Sonuç olarak; SGK Kontrol Memur Raporuna konu İlçe Emniyeti tarafından tutulan rapora dayanak belgeler getirtilip incelenmeli, bildirilen ve dinlenilmesi istenilen tanıkların ifadeleri alınmalı, davacı ile boşandığı eşinin yerleşim yerlerinin saptanmasına ilişkin olarak, muhtarlıktan ikametgah senetleri elde edilmeli, ilgili Nüfus Müdürlüklerinden sağlanan nüfus kayıt örnekleri ile yerleşim yeri ve diğer adres belgelerinden yararlanılmalı, adres değişiklik ve nakillerine ilişkin bilgilere ulaşılmalı, özellikle ilgili Nüfus Müdürlüğünden adres hareketleri, tarihleriyle birlikte istenilmeli, ilgililerin su, elektrik, telefon aboneliklerinin hangi adreste kimin adına tesis edildiği saptanmalı, seçmen bilgi kayıtları getirtilmeli, varsa
çalışmaları nedeniyle resmi/özel kurum ve kuruşlara verilen belgelerde yer alan adresler dikkate alınmalı,davacının eski eşinin nerede çalıştığı ve maaşı var ise hangi bankadan maaş aldığı da araştırılmalı,çocuk var ise kimle kaldığı ve öğrenim durumları devam ediyor ise nerede öğrenim gördükleri, boşanan eşler 4857 sayılı Kanun hükümleri kapsamında yer almakta iseler adlarına ödeme yapılabilecek özel olarak açılan banka hesabı bulunup bulunmadığı belirlenmeli, boşanan eşlerin kayıtlı oldukları bölge/bölgeler yönünden kapsamlı Emniyet Müdürlüğü/ Jandarma Komutanlığı araştırması yapılmalı, anılan mahalle/köy muhtar ve azaların tanık sıfatıyla bilgi ve görgülerine başvurulmalı,böylelikle “boşanılan eşle eylemli olarak birlikte yaşama” olgusunun gerçekleşip gerçekleşmediği toplanan kanıtlar ışığı altında değerlendirildikten sonra elde edilecek sonuca göre karar verilmelidir.
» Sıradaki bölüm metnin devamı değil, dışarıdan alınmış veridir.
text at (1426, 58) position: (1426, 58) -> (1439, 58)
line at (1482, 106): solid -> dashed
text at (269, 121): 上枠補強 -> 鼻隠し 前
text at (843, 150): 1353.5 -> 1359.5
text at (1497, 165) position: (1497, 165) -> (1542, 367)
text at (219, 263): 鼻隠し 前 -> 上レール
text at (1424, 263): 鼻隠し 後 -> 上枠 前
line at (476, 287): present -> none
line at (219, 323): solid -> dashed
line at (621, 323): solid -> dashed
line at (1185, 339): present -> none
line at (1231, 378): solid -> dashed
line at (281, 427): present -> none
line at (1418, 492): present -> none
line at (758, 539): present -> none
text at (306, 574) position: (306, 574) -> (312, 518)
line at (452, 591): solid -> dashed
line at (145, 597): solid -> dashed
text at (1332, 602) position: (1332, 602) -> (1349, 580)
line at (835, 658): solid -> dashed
Bu maddi ve hukuki olgular göz önünde bulundurulmaksızın, mahkemece eksik inceleme ve araştırma sonucun davanın kabulüne karar verilmesi; usul ve yasaya aykırı olup, bozma nedenidir.
O halde, davacının bu yönleri amaçlayan temyiz itirazları kabul edilmeli ve hüküm bozulmalıdır.
SONUÇ: Hükmün yukarıda açıklanan nedenlerle BOZULMASINA, temyiz harcının istek halinde davacıya iadesine
16.12.2014 gününde oybirliğiyle karar verildi.